The SoundHound app is capable of taking a radio stream and making it identifiable – whether that’s a talk show, a sports broadcast or an NPR program. This capability, live for roughly a year, is important because it allows radio marketers to connect to mobile users.

For example, if you were to “tag” an audio program from the radio, those marketers could reach you through mobile ads, even if you switched on the radio after the on-air commercials had ended. The advertisers may have even first missed you through live radio, but could still reach you through your smartphone.

But the app isn’t pushing its users to “tag” the ads themselves – it’s just working to pick up the other audio around the music – DJ chatter, commercials, and other spots – to identify the station and programming, then show the relevant promotions. “We didn’t want to suddenly pivot and change the entire use case and alienate our users,” says McMahon of the radio identification technology.

That’s different from Shazam which has become very focused on TV, and specifically making television commercials “taggable” through calls to action to users. (You may have seen the Shazam logo on some TV ads in the past.) SoundHound doesn’t want to change its core use case. For now, it’s more immediately focused on “music events” – that is, any live broadcasts, including radio or even TV events like the Grammy awards, for example.

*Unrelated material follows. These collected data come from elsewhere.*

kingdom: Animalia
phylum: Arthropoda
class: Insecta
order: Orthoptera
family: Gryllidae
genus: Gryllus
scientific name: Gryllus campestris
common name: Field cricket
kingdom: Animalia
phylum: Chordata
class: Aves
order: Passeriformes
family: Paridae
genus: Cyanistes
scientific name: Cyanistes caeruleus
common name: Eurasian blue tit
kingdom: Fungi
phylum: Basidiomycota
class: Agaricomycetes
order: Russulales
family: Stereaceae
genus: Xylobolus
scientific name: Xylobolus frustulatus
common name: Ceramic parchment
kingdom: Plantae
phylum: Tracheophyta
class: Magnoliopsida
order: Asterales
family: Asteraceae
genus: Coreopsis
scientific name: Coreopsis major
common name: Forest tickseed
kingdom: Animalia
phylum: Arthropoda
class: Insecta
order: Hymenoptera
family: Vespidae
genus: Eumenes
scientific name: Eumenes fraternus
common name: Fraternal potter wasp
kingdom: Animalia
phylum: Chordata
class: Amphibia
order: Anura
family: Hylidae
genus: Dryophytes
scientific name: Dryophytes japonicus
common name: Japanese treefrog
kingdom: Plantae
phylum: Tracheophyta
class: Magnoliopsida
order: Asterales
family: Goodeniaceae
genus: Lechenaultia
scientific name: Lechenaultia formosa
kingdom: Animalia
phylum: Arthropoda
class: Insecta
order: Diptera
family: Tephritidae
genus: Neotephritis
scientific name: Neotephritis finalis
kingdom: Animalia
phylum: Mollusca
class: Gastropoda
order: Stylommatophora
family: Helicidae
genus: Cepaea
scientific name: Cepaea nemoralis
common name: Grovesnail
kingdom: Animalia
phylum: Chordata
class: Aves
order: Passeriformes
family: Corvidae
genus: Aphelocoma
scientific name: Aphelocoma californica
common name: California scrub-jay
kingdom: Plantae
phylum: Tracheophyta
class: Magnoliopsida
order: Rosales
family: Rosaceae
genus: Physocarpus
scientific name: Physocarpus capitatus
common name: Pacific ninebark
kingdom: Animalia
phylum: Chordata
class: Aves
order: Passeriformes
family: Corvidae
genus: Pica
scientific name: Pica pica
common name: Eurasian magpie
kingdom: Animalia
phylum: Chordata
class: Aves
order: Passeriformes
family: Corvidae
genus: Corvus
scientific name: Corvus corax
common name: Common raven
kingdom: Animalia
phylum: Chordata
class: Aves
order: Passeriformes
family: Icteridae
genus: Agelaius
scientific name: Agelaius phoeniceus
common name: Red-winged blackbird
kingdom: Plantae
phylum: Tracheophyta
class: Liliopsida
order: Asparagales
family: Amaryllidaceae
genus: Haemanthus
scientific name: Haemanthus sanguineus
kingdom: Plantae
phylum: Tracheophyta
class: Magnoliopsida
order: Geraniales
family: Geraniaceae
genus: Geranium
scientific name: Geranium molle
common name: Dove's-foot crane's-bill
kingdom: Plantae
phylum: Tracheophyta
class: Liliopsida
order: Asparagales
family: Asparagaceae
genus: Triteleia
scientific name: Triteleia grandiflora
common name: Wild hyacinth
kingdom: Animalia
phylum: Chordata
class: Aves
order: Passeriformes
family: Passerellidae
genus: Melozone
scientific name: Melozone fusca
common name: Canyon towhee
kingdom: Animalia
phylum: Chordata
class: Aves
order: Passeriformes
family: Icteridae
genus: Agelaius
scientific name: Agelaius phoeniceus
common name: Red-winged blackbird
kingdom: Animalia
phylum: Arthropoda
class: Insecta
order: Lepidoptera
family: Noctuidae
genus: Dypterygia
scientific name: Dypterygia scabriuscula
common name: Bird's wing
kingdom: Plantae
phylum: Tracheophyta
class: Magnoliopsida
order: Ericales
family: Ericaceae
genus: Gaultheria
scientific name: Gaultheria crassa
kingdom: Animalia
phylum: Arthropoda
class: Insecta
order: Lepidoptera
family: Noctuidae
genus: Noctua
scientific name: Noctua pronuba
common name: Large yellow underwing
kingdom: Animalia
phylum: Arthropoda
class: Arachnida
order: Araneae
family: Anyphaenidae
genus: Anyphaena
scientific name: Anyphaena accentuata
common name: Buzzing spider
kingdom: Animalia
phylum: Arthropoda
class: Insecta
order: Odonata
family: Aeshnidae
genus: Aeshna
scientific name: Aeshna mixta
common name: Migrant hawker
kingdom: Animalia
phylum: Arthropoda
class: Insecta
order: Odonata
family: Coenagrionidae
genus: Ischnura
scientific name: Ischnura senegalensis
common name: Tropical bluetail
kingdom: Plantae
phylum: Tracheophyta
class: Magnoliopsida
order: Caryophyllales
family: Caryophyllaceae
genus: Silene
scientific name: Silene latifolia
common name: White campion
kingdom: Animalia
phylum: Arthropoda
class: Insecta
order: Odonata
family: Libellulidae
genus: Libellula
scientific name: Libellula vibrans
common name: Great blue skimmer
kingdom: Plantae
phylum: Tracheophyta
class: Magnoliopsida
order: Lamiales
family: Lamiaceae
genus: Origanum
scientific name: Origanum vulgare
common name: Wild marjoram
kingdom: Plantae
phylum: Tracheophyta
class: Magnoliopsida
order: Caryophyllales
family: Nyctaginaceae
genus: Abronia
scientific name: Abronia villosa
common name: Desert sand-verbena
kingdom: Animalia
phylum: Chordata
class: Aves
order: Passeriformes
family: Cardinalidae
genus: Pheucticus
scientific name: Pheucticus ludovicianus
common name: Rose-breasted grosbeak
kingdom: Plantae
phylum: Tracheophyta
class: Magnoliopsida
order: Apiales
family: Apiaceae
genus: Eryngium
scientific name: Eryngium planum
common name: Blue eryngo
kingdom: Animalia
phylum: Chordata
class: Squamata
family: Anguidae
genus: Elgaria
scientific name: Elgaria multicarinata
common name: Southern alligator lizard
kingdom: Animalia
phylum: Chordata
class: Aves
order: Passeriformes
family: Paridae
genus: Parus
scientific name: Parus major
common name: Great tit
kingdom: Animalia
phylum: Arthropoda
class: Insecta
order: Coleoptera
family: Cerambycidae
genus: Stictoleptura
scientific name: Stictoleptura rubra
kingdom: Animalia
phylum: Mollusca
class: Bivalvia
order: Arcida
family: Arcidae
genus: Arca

McMahon says that SoundHound already has the technical capabilities to tag TV – or any audio, really – in similar ways to Shazam. “Can SoundHound do what Shazam is doing on television? The answer is overwhelming ‘yes.’ And moreover, we have done it – last Superbowl we had it live.”

But the question is will Shazam beginning running its app in the background, to pick up the airwaves and sounds around you wherever you are, and whatever you’re doing? That is, listening to radio, watching TV, at a live event, etc.? McMahon couldn’t – or wouldn’t – say. For now, the company isn’t moving into the more general TV/television commercial recognition space. At least not how Shazam is doing it. “SoundHound is doing live broadcast recognition, and we’ve started in the space of radio,” is how McMahon puts it.

SoundHound says it has now grown its user base to 175+ million, up from 100 million just a year ago. This is not the number of downloads, to be clear, but only those that have launched and used the app. Shazam, however, is still larger, citing now over 375 million users worldwide. But those numbers aren’t surprising, given Shazam’s age. The company was founded in 1999 and has been on the iPhone since 2008, while SoundHound was founded in 2005, then launched a year later. That growth is impressive, especially if SoundHound’s claims are true when it says that most of that growth is organic.

Now the challenge for SoundHound is to be seen as something different from Shazam, rather than just a “better” Shazam. McMahon hints that moves toward that larger goal are in the works now.

“In 12 months’ time, the association of Shazam and SoundHound will be much wider apart – they’ll be seen as very different companies,” she says.